In den letzten Tagen des Krieges brachten entflammte Propagandafilmrollen, die in der Langemarckhalle und unter den Tribünen eingelagert worden waren, Teile des Glockenturms zum Einsturz. Fürs erste war die Halle zur weiteren Nutzung unbrauchbar. Die Engländer, die ab 1945 das Stadion und das dazugehörige Sportforum als Hauptquartier nutzten, ließen am 15. Februar 1947 den Turm sprengen – er vergrub unter seinen Trümmern auch die Halle.
Die Geisteshaltung, die in den Jahren 1961 und 1962 die Regierung der Bundesrepublik Deutschland veranlaßte, den Glockenturm und die Langemarckhalle mit einigen Millionen DM wiederzuerrichten, ist durch die Ehrung von Carl Diem mit der Übertragung der Leitung der Deutschen Sporthochschule in Köln bis zu dessen Tode 1962 und durch die Beteiligung von NS-Funktionären wie Globke und Oberländer an der Regierung hinreichend dokumentiert.
Mit dem Wiederaufbau wurde natürlich der Architekt des Stadions und aller Nebenbauten von 1936, Werner March, betraut. Dieser Architekt war für die Bonner Regierung und deren Denkmalschützer Garant dafür, daß alle Steine und Steinchen wieder an ihren alten Platz rückten, Säulen, Gebälk und Kandelaber originalgetreu eingebaut wurden. Nur der Blut- und Bodenschrein wurde beim Wiederaufbau – offensichtlich durch Einspruch der britischen Besatzungsbehörden – verwehrt.

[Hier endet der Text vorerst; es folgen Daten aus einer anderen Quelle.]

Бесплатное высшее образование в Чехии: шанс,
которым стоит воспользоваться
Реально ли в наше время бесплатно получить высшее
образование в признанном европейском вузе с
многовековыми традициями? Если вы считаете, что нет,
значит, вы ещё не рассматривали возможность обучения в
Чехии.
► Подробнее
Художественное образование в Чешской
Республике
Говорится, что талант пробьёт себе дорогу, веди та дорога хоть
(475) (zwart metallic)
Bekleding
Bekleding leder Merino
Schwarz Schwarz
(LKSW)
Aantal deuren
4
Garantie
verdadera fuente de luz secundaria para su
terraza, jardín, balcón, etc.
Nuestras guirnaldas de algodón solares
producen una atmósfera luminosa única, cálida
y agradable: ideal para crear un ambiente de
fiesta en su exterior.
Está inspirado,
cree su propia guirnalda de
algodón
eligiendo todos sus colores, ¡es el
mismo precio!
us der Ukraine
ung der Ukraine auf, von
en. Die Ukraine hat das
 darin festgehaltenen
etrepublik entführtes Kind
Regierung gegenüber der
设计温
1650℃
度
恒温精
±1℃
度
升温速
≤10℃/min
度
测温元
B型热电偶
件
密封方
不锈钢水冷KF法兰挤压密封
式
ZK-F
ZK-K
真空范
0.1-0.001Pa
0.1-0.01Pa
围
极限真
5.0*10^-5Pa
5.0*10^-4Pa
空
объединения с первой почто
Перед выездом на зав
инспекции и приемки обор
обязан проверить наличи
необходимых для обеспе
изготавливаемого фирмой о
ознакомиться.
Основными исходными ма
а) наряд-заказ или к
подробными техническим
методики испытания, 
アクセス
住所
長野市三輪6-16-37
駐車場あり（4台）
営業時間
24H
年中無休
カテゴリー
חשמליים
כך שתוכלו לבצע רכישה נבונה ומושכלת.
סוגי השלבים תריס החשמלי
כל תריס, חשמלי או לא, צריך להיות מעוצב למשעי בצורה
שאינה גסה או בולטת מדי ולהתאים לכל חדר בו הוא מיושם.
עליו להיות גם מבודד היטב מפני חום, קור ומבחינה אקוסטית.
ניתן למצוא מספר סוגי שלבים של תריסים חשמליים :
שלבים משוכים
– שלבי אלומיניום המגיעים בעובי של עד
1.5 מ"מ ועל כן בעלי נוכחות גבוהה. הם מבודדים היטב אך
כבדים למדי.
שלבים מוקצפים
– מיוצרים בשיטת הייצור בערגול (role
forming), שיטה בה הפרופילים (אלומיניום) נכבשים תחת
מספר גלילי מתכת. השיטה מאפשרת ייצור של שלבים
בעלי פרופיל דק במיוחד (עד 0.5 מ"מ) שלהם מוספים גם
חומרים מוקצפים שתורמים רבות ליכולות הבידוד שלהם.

Nicht ganz so fröhlich gestimmt wie die Auftraggeber aus Bonn und Köln übernahm der Berliner Senat das Kleinod, das nun wieder den Namen Langemarckhalle trug und heute noch so heißt. Solange dort auf dem Feld vor dem Glockenturm vorwiegend englische Besatzungsoffiziere Cricket spielten oder den Geburtstag der Queen feierten, gab es kaum Anlaß, die Langemarckhalle zu erwähnen. Als Stiefkind unter den Orten, die auf Stadtrundfahrten angefahren wurden, dösten Turm und Halle, Erhaltungskosten erheischend, vor sich hin. Doch die Fußballweltmeisterschaft im vorigen Jahr beendete den Schlaf. Neue Millionen wurden in das Mauerwerk investiert. In den Nebenräumen wurde vom Deutschen Historischen Museum eine Medienschau installiert, die nun den vielen Millionen Besuchern das Gelände von 1936 und dessen jeweilige Nutzung zeigt.
Trotz großer Anstrengungen der Ausstellungsmacher zur kritischen Durchleuchtung der Zusammenhänge von Politik und Sport bleibt dem interessierten Besucher ein Frösteln und Gruseln nicht erspart. Auf der Tafel am Eingang zur Halle steht:
Die offene Halle war den Gefallenen der Schlacht bei Langemarck vom November 1914 gewidmet. Auf diese Weise verbanden sich erstmals militärisches Gedenken und heroischer Opferkult mit einer Sportanlage. 1961-62 wiederhergestellt, gibt die »Weihestätte« für die gefallenen deutschen Soldaten noch heute Zeugnis davon.
Irgendwie kann man verstehen, daß der sozialdemokratische Innensenator Erhard Körting, zuständig für das Olympiagelände, keine große Lust hat, die Vermarktung des Turms, der Halle und der Ausstellung zu verantworten. Die 3,50 Euro Eintritt werden von dem Pächter und Betreiber Dr. Manfred Uhlitz eingetrieben. Nach seinen Angaben kann er davon recht gut leben.